*Supplied records*

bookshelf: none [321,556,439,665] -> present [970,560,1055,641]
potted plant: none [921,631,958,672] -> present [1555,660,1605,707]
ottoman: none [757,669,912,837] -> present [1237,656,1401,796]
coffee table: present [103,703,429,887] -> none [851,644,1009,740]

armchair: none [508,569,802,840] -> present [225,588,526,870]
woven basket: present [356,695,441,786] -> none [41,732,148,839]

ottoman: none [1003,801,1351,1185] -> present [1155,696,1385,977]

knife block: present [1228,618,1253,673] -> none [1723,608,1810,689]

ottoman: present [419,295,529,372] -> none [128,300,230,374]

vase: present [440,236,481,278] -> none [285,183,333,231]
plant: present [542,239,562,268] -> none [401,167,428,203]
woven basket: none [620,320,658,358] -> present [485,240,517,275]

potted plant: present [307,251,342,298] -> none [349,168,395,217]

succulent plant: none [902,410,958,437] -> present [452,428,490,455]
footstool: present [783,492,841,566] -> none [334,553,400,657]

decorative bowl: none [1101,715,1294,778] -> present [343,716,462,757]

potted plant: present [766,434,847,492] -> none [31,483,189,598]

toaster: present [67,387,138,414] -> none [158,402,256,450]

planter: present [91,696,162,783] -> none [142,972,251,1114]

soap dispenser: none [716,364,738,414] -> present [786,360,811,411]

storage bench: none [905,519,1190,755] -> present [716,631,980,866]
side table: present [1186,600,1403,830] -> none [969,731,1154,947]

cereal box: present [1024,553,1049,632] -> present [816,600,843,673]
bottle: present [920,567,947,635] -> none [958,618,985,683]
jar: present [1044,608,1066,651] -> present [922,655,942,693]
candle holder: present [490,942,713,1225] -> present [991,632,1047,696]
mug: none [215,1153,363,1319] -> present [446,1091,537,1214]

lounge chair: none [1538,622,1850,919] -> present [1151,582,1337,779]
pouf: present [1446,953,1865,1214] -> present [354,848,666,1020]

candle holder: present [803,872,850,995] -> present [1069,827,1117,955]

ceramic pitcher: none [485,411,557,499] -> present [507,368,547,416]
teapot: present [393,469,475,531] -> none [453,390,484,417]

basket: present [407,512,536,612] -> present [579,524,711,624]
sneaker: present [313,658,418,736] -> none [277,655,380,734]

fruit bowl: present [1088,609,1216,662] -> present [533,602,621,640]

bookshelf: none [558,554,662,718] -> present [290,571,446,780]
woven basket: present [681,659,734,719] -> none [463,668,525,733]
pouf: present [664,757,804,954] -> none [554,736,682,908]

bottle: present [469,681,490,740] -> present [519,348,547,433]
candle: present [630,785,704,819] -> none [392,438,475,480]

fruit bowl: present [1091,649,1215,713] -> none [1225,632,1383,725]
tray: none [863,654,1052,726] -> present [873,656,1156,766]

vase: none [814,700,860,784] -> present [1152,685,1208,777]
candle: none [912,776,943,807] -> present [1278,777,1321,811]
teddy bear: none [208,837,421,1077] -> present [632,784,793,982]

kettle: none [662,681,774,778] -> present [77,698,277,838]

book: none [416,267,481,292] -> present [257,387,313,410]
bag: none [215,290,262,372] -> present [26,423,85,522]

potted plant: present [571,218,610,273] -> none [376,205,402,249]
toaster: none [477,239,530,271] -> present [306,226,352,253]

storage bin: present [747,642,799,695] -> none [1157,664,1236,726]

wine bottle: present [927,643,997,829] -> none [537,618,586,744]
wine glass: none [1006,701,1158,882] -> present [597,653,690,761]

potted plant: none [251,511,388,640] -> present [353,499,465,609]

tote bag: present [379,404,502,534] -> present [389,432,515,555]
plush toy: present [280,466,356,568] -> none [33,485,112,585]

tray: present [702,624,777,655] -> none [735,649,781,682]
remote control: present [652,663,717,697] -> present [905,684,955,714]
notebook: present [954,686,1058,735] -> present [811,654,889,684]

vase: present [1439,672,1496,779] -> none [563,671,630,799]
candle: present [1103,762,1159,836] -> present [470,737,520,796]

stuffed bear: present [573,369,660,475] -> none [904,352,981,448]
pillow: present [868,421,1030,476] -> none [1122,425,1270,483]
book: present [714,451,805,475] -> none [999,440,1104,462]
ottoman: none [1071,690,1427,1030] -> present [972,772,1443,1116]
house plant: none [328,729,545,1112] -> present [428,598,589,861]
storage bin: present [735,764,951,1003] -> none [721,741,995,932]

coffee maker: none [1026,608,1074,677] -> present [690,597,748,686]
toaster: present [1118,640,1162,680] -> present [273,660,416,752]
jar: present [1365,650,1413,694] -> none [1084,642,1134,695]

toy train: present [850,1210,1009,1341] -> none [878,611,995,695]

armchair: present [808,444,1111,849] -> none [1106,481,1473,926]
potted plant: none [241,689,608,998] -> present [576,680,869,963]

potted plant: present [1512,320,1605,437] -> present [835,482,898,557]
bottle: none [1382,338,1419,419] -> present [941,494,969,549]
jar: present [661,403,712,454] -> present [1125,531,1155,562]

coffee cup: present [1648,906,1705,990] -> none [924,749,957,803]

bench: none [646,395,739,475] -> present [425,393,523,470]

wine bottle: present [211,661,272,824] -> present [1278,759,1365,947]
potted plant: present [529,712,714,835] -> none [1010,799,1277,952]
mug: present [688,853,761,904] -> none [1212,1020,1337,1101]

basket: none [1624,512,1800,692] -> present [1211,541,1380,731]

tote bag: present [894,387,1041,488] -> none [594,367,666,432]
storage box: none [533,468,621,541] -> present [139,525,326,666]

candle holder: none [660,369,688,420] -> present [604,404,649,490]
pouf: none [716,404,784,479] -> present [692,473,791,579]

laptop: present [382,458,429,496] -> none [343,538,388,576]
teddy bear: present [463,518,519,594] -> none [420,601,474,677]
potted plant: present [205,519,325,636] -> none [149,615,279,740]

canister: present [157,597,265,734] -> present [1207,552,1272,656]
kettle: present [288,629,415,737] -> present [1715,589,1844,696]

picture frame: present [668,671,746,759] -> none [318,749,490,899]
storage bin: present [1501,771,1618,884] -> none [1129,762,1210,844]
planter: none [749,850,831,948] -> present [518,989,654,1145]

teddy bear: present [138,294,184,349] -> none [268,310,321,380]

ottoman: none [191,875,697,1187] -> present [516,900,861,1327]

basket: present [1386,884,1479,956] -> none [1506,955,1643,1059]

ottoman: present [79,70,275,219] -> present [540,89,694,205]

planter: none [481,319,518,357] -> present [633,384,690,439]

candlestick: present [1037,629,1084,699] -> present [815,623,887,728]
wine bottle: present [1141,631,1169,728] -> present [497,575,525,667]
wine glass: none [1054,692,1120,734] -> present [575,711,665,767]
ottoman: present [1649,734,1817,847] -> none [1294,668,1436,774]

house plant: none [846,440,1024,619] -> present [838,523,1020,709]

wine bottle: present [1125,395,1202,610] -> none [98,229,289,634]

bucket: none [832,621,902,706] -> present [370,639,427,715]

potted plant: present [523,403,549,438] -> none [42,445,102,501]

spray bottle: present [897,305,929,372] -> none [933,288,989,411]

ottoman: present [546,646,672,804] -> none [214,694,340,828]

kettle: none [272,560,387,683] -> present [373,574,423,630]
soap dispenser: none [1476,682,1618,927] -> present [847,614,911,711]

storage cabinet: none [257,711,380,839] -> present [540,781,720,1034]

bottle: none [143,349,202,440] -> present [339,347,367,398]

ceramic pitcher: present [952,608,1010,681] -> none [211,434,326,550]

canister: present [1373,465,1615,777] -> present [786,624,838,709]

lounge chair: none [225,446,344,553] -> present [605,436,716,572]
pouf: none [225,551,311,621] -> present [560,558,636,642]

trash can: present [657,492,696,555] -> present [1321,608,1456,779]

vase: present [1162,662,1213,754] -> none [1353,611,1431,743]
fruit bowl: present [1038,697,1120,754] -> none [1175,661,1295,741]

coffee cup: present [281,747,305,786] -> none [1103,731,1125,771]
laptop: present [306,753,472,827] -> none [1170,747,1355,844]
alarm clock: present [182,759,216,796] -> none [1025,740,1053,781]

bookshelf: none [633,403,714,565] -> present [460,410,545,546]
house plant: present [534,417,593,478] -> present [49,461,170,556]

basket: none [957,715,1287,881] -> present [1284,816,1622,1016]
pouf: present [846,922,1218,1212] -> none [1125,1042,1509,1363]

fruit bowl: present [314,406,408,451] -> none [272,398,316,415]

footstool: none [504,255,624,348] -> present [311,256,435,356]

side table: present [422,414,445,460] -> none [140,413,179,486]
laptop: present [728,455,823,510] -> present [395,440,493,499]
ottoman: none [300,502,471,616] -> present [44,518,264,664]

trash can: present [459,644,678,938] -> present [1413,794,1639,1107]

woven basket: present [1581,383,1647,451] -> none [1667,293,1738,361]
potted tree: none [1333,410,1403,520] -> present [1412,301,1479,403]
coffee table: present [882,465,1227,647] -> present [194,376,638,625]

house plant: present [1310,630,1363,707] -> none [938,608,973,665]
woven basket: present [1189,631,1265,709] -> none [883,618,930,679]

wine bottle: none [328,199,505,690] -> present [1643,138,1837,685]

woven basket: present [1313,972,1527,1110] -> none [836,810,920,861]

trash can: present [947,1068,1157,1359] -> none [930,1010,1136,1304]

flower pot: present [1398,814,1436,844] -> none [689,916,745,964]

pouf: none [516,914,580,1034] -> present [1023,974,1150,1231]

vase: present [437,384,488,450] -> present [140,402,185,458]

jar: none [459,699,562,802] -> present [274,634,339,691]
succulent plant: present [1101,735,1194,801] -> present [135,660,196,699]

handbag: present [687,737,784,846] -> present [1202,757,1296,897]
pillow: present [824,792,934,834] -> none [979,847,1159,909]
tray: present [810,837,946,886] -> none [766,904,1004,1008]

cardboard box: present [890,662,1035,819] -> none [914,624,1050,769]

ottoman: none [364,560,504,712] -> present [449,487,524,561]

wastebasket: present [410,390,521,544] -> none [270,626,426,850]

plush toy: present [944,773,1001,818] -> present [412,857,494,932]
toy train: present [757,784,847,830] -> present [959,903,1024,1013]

*Directions*
Set the lines down exactly, from the first line of the records to the line where "soap dispenser: none [716,364,738,414]" appears, with both ends kept.

*Written answer*
bookshelf: none [321,556,439,665] -> present [970,560,1055,641]
potted plant: none [921,631,958,672] -> present [1555,660,1605,707]
ottoman: none [757,669,912,837] -> present [1237,656,1401,796]
coffee table: present [103,703,429,887] -> none [851,644,1009,740]

armchair: none [508,569,802,840] -> present [225,588,526,870]
woven basket: present [356,695,441,786] -> none [41,732,148,839]

ottoman: none [1003,801,1351,1185] -> present [1155,696,1385,977]

knife block: present [1228,618,1253,673] -> none [1723,608,1810,689]

ottoman: present [419,295,529,372] -> none [128,300,230,374]

vase: present [440,236,481,278] -> none [285,183,333,231]
plant: present [542,239,562,268] -> none [401,167,428,203]
woven basket: none [620,320,658,358] -> present [485,240,517,275]

potted plant: present [307,251,342,298] -> none [349,168,395,217]

succulent plant: none [902,410,958,437] -> present [452,428,490,455]
footstool: present [783,492,841,566] -> none [334,553,400,657]

decorative bowl: none [1101,715,1294,778] -> present [343,716,462,757]

potted plant: present [766,434,847,492] -> none [31,483,189,598]

toaster: present [67,387,138,414] -> none [158,402,256,450]

planter: present [91,696,162,783] -> none [142,972,251,1114]

soap dispenser: none [716,364,738,414] -> present [786,360,811,411]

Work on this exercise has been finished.